▶ _Exercise directions_
Decide whether each statement agrees with the blog post below, answering yes or no and quoting the words from the post that settle it. 1. The writer's postings have become more frequent lately. 2. The writer calls themselves a control freak. 3. The writer says the undertaking could be described as life-changing, or at least life-shifting.

▶ _Text shown_
Start of Block

Monday, September 28, 2009

I Was Doing So Well...

...keeping up with this blog, but lately things are getting crunchy pertaining to other realms of my life and my postings are becoming fewer and far between. Frustrating, because being the control freak that I am, I am accustomed to tracking - with laser-like precision - what's going on with every aspect of my life at all hours of the day - sort of like having a homing device on the 10 or so random activities/projects/plans/dreams/schemes I have in play at any given moment; I know where everything is at and can track with (relative) accuracy where things are (more or less) going to go next.

But I'm treading in deeper waters now. It's getting murky. And I know this is the name of the game when you're embarking on something that I suppose could be described as life-changing (or at the very least, "life-shifting".) This is what I signed up for when I decided it was time to make this change, embarking on a metaphorical cliff-jumping if you will, as that is what I always picture whenever a person does something representative of living a life less ordinary, like perhaps uprooting themselves to leave a place/situation/lifestyle that has become too familiar, stagnant and uninspired in exchange for something completely new, foreign, uncharted and (for these very 3 reasons) absolutely what I need to do.

End of Block

▶ _Given entries_
Start of Block

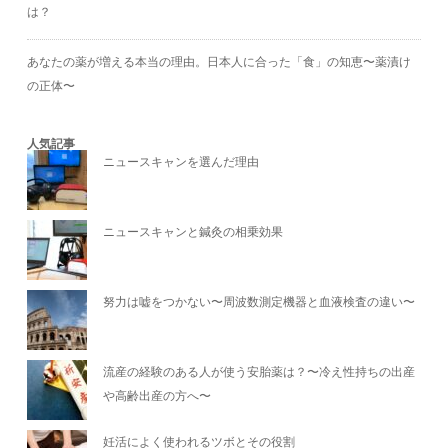
は？
あなたの薬が増える本当の理由。日本人に合った「食」の知恵〜薬漬け
の正体〜
人気記事
ニュースキャンを選んだ理由
ニュースキャンと鍼灸の相乗効果
努力は嘘をつかない〜周波数測定機器と血液検査の違い〜
流産の経験のある人が使う安胎薬は？〜冷え性持ちの出産
や高齢出産の方へ〜
妊活によく使われるツボとその役割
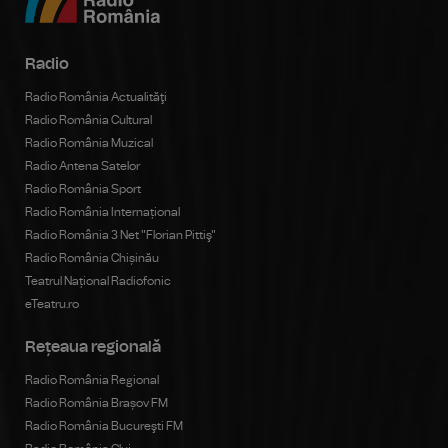
Radio
Radio România Actualităţi
Radio România Cultural
Radio România Muzical
Radio Antena Satelor
Radio România Sport
Radio România Internațional
Radio România 3 Net "Florian Pittiş"
Radio România Chișinău
Teatrul Național Radiofonic
eTeatru.ro
Rețeaua regională
Radio România Regional
Radio România Brașov FM
Radio România Bucureşti FM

End of Block

▶ _Solution_
1. No: "my postings are becoming fewer and far between"
2. Yes: "being the control freak that I am"
3. Yes: "could be described as life-changing (or at the very least, "life-shifting".)"